* YOUR ASSIGNMENT
Copy the following material line for line, without any changes. Leave the pictures out of your copy.

* MATERIAL FOR THE TASK
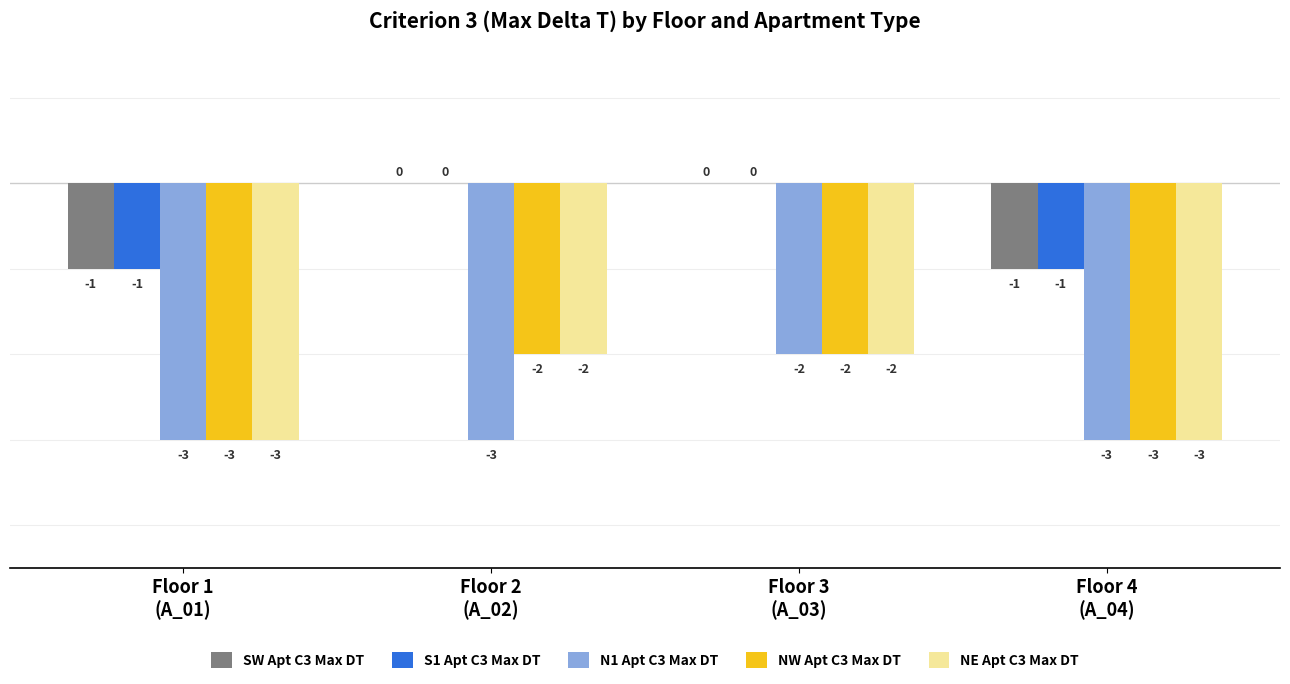

What is the sum of all NW Apt C3 Max DT values?

-10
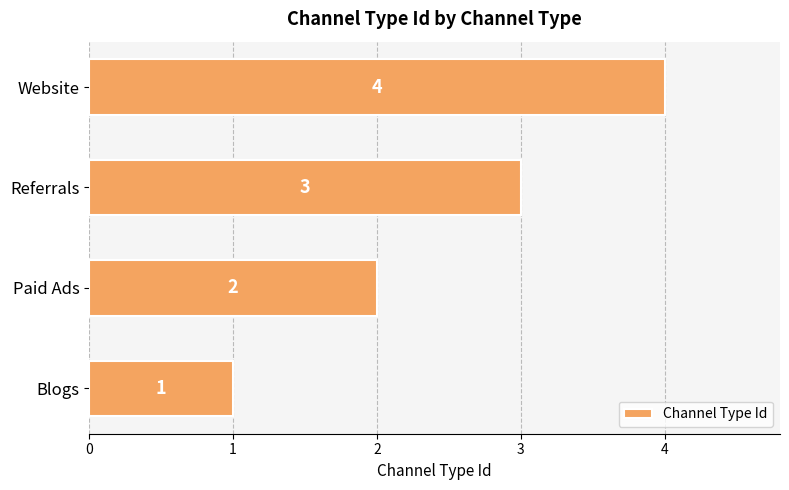

How many bars are there in total?

4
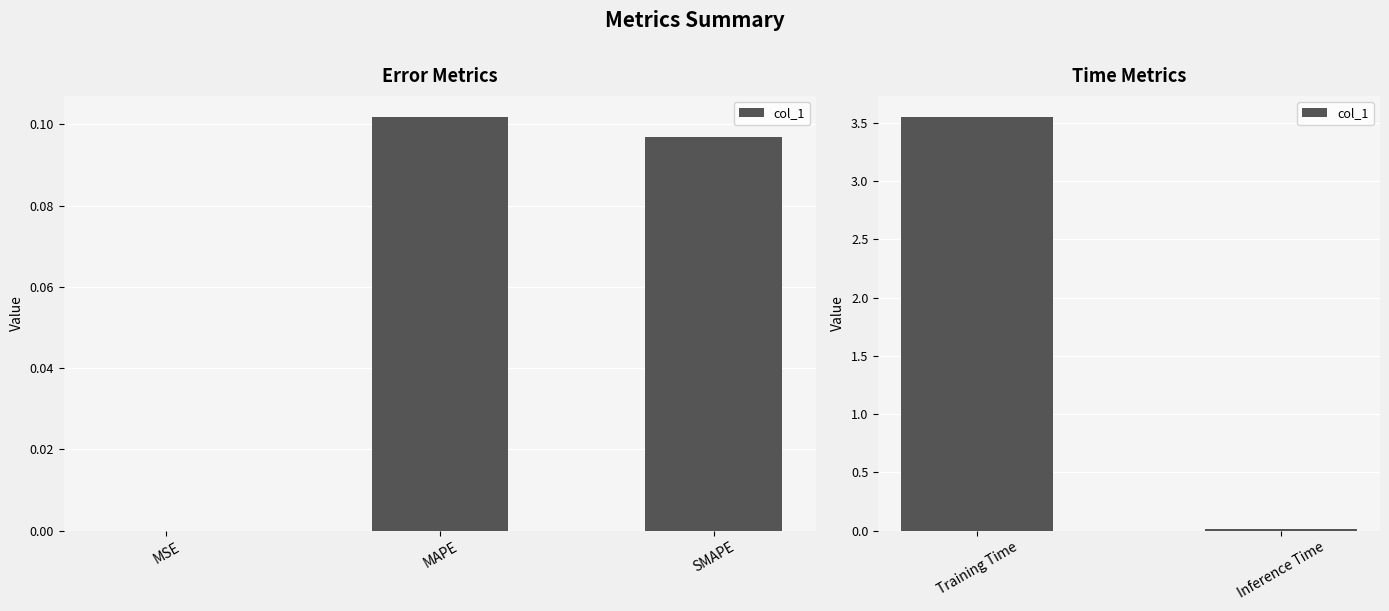

Count the number of categories in the chart.

2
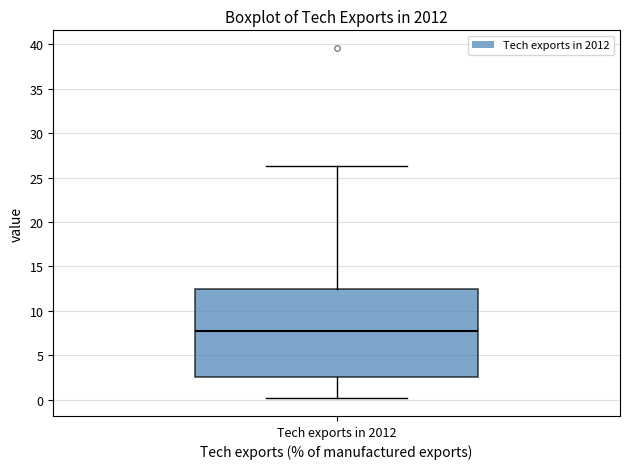

Transcribe this box plot: give where the median line is, the range the box spans, and where the two whiskers end, as read against the y-axis. The values are not printed on the chart, so give them approximately, as read against the axis.

median 8.0, box 2.5 to 12.5, whiskers 0.0 to 26.5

* EXERCISE SOLUTION
What is the sum of all NW Apt C3 Max DT values?

-10

How many bars are there in total?

4

Count the number of categories in the chart.

2

Transcribe this box plot: give where the median line is, the range the box spans, and where the two whiskers end, as read against the y-axis. The values are not printed on the chart, so give them approximately, as read against the axis.

median 8.0, box 2.5 to 12.5, whiskers 0.0 to 26.5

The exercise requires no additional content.